İlk önce toplumsal bir duyarlılıkla kaleme aldığı şiirleri zamanla bireysel dertleri, sıkıntıları bireyin psikolojik durumlarını anlatacak birer araç haline gelecektir.
Emperyal Otelinde bu sonbahar
Bu camların nokta nokta hüznü
Bu bizim berheva olmuşluğumuz
Bir nokta bir hat kalmışlığımız
Bu rezil çarşamba günü
İntihar etmiş kötümser yapraklar
Öksürüklü aksırıklı bu takvim
Ben hiç böylesini görmemiştim
Vurdun kanıma girdin itirazım var
Otel odasındaki karamsar tablo ve sıkıntılı ruh hali kendisini dışarıda da hissettirmekte ve içerden bakıldığında her şey puslu ve yorgundur. Gelmeyen sevgiliyi kolları arasında hayal eden şair sevgiliye dair hayaller kurmaktadır. Aslında bir bakıma kendi dünyasında sevgilisinin geldiğini varsaymaktadır. Bu da şairin içinde bulunduğu imkânsız aşkın yarattığı etkiyi, bir başına kalmışlığı, yalnızlığı bütün gerçekliğiyle vermektedir.

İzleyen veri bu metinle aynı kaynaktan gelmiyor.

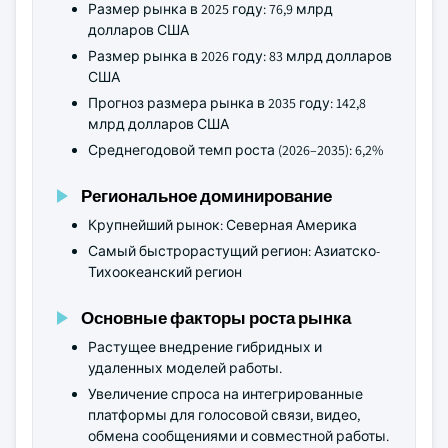
Размер рынка в 2025 году: 76,9 млрд
долларов США
Размер рынка в 2026 году: 83 млрд долларов
США
Прогноз размера рынка в 2035 году: 142,8
млрд долларов США
Среднегодовой темп роста (2026–2035): 6,2%
Региональное доминирование
Крупнейший рынок: Северная Америка
Самый быстрорастущий регион: Азиатско-
Тихоокеанский регион
Основные факторы роста рынка
Растущее внедрение гибридных и
удаленных моделей работы.
Увеличение спроса на интегрированные
платформы для голосовой связи, видео,
обмена сообщениями и совместной работы.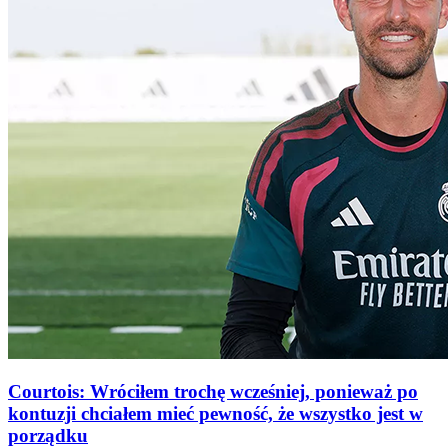
Courtois: Wróciłem trochę wcześniej, ponieważ po
kontuzji chciałem mieć pewność, że wszystko jest w
porządku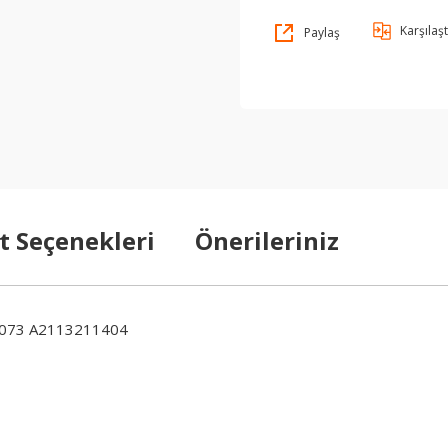
Karşılaşt
Paylaş
t Seçenekleri
Önerileriniz
073 A2113211404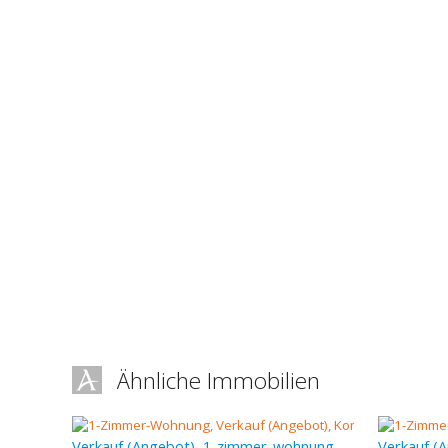
Ähnliche Immobilien
Verkauf (Angebot), 1-zimmer-wohnung, 47 m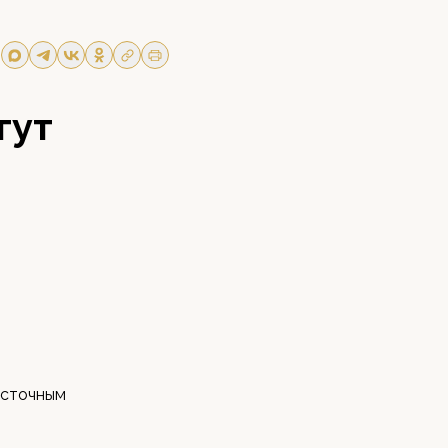
гут
восточным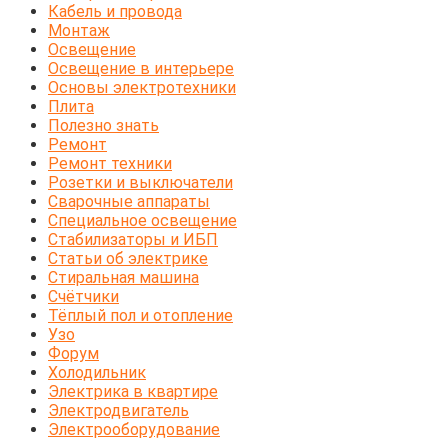
Кабель и провода
Монтаж
Освещение
Освещение в интерьере
Основы электротехники
Плита
Полезно знать
Ремонт
Ремонт техники
Розетки и выключатели
Сварочные аппараты
Специальное освещение
Стабилизаторы и ИБП
Статьи об электрике
Стиральная машина
Счётчики
Тёплый пол и отопление
Узо
Форум
Холодильник
Электрика в квартире
Электродвигатель
Электрооборудование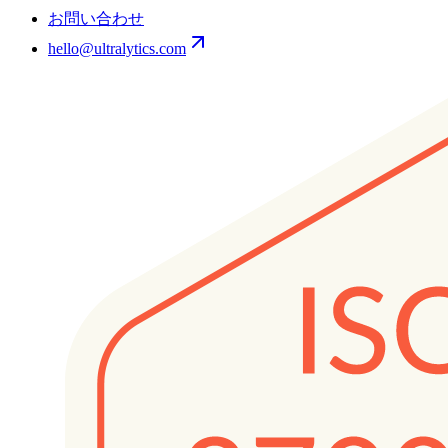
お問い合わせ
hello@ultralytics.com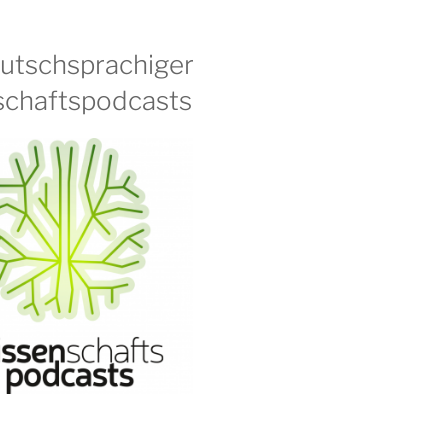
eutschsprachiger
chaftspodcasts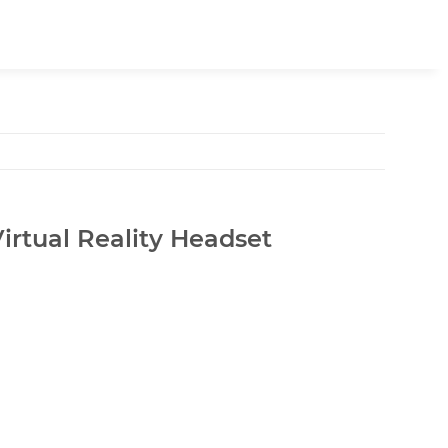
Virtual Reality Headset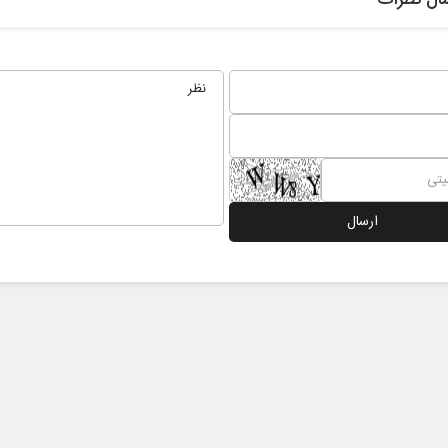
ادامه جنگ برای آمریکا یعنی
شکست مفتضحانه
ابط عمومی
دکتر محمد باقر خرمشاد - استاد دانشگاه
دکتر مراد عن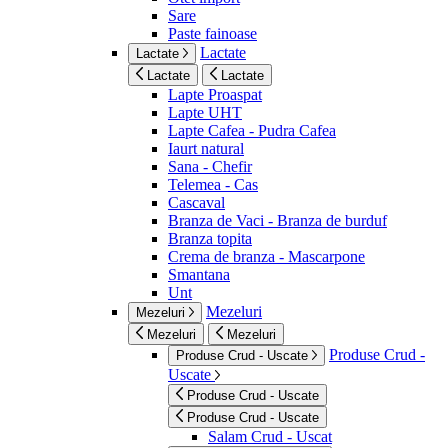
Sare
Paste fainoase
Lactate
Lactate
Lactate
Lactate
Lapte Proaspat
Lapte UHT
Lapte Cafea - Pudra Cafea
Iaurt natural
Sana - Chefir
Telemea - Cas
Cascaval
Branza de Vaci - Branza de burduf
Branza topita
Crema de branza - Mascarpone
Smantana
Unt
Mezeluri
Mezeluri
Mezeluri
Mezeluri
Produse Crud -
Produse Crud - Uscate
Uscate
Produse Crud - Uscate
Produse Crud - Uscate
Salam Crud - Uscat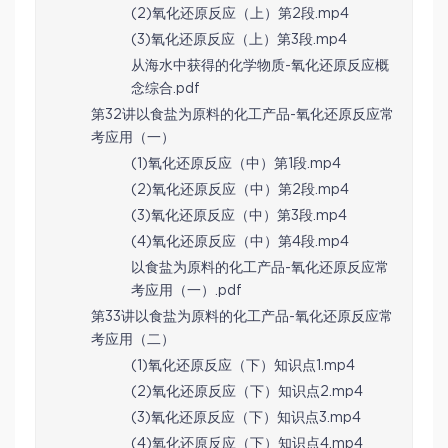
(2)氧化还原反应（上）第2段.mp4
(3)氧化还原反应（上）第3段.mp4
从海水中获得的化学物质-氧化还原反应概
念综合.pdf
第32讲以食盐为原料的化工产品-氧化还原反应常
考应用（一）
(1)氧化还原反应（中）第1段.mp4
(2)氧化还原反应（中）第2段.mp4
(3)氧化还原反应（中）第3段.mp4
(4)氧化还原反应（中）第4段.mp4
以食盐为原料的化工产品-氧化还原反应常
考应用（一）.pdf
第33讲以食盐为原料的化工产品-氧化还原反应常
考应用（二）
(1)氧化还原反应（下）知识点1.mp4
(2)氧化还原反应（下）知识点2.mp4
(3)氧化还原反应（下）知识点3.mp4
(4)氧化还原反应（下）知识点4.mp4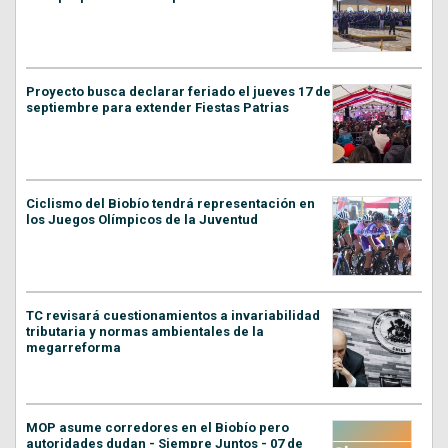
Proyecto busca declarar feriado el jueves 17 de
septiembre para extender Fiestas Patrias
Ciclismo del Biobío tendrá representación en
los Juegos Olímpicos de la Juventud
TC revisará cuestionamientos a invariabilidad
tributaria y normas ambientales de la
megarreforma
MOP asume corredores en el Biobío pero
autoridades dudan - Siempre Juntos - 07 de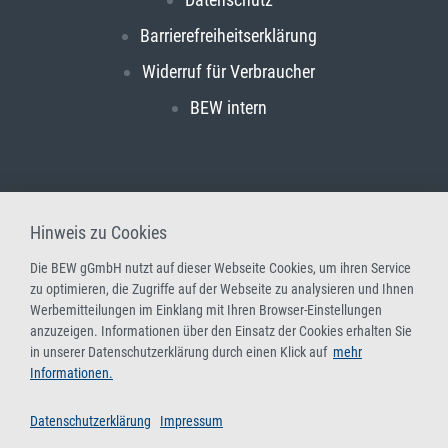
Barrierefreiheitserklärung
Widerruf für Verbraucher
BEW intern
Hinweis zu Cookies
Die BEW gGmbH nutzt auf dieser Webseite Cookies, um ihren Service
zu optimieren, die Zugriffe auf der Webseite zu analysieren und Ihnen
Werbemitteilungen im Einklang mit Ihren Browser-Einstellungen
anzuzeigen. Informationen über den Einsatz der Cookies erhalten Sie
in unserer Datenschutzerklärung durch einen Klick auf
mehr
Informationen.
Datenschutzerklärung
Impressum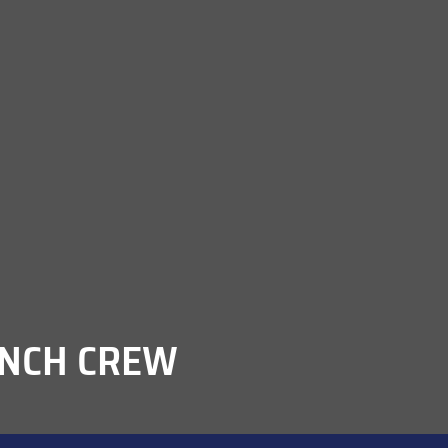
ENCH CREW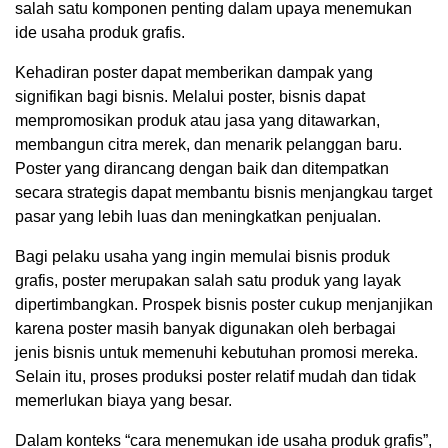
salah satu komponen penting dalam upaya menemukan
ide usaha produk grafis.
Kehadiran poster dapat memberikan dampak yang
signifikan bagi bisnis. Melalui poster, bisnis dapat
mempromosikan produk atau jasa yang ditawarkan,
membangun citra merek, dan menarik pelanggan baru.
Poster yang dirancang dengan baik dan ditempatkan
secara strategis dapat membantu bisnis menjangkau target
pasar yang lebih luas dan meningkatkan penjualan.
Bagi pelaku usaha yang ingin memulai bisnis produk
grafis, poster merupakan salah satu produk yang layak
dipertimbangkan. Prospek bisnis poster cukup menjanjikan
karena poster masih banyak digunakan oleh berbagai
jenis bisnis untuk memenuhi kebutuhan promosi mereka.
Selain itu, proses produksi poster relatif mudah dan tidak
memerlukan biaya yang besar.
Dalam konteks “cara menemukan ide usaha produk grafis”,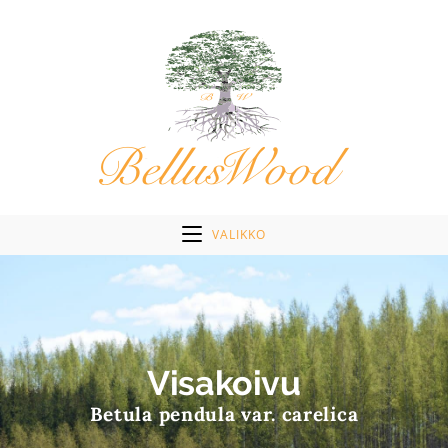
VALIKKO
Visakoivu
Betula pendula var. carelica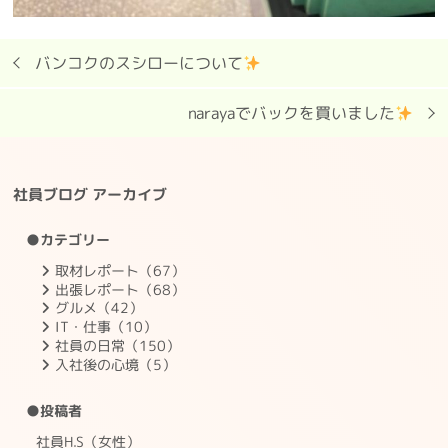
バンコクのスシローについて
narayaでバックを買いました
社員ブログ アーカイブ
●カテゴリー
取材レポート（67）
出張レポート（68）
グルメ（42）
IT・仕事（10）
社員の日常（150）
入社後の心境（5）
●投稿者
社員H.S（女性）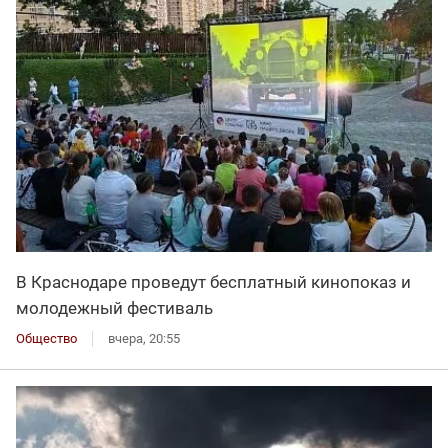
В Краснодаре проведут бесплатный кинопоказ и
молодежный фестиваль
Общество
вчера, 20:55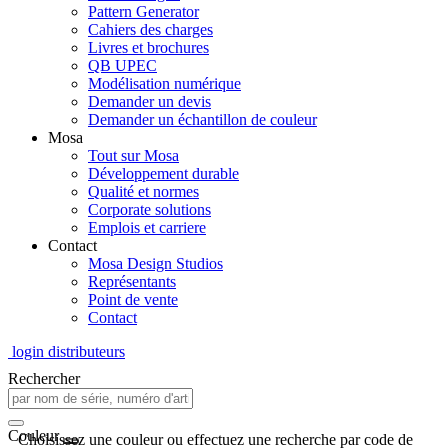
Pattern Generator
Cahiers des charges
Livres et brochures
QB UPEC
Modélisation numérique
Demander un devis
Demander un échantillon de couleur
Mosa
Tout sur Mosa
Développement durable
Qualité et normes
Corporate solutions
Emplois et carriere
Contact
Mosa Design Studios
Représentants
Point de vente
Contact
login distributeurs
Rechercher
Couleur
Choisissez une couleur ou effectuez une recherche par code de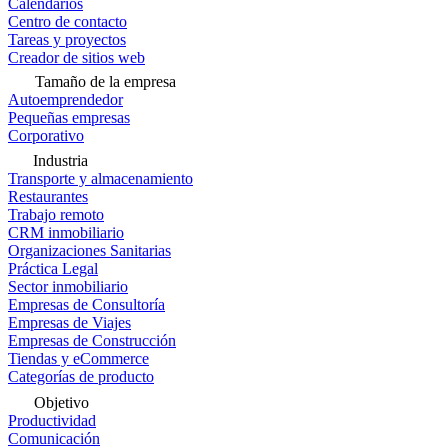
Calendarios
Centro de contacto
Tareas y proyectos
Creador de sitios web
Tamaño de la empresa
Autoemprendedor
Pequeñas empresas
Corporativo
Industria
Transporte y almacenamiento
Restaurantes
Trabajo remoto
CRM inmobiliario
Organizaciones Sanitarias
Práctica Legal
Sector inmobiliario
Empresas de Consultoría
Empresas de Viajes
Empresas de Construcción
Tiendas y eCommerce
Categorías de producto
Objetivo
Productividad
Comunicación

Sesleri liman sislerinde boğulur
Gemiler yorgun ve uykuludur
Sabahtır saat beş buçuktur
Emperyal Otelinde üç gece kaldık
Fazlasına paramız yetmiyordu
Gözlerin gözlerimden gitmiyordu
Dördüncü gece sokakta kaldık
…
Sonuç olarak Emperyal Oteli şiirinde bir otel çevresinde yaşanan imkânsız bir aşkın hikâyesi anlatılmıştır. Bir otel odasında hiç gelmeyecek sevgiliyi bekleyen şair yalnızdır. Beklemenin verdiği sıkıntı ve sonbaharın da etkisiyle bu hüzün ve sıkıntılı psikolojik durum hem bulunulan mekâna hem de bu mekânda yer alan nesnelere yansımıştır. Bu camların nokta nokta hüznü, intihar etmiş kötümser yapraklar, öksürüklü aksırıklı bu takvim, gemiler yorgun ve uykuludur…
Kaynakça
ENSER, Yılmaz, Türk Şiirinde “Otel” İmgesi: Karşılaştırmalı Bir Çalışma, Akademik Sosyal Araştırmalar Dergisi, Yıl: 2, Sayı: 7, Aralık 2014, s. 176-187.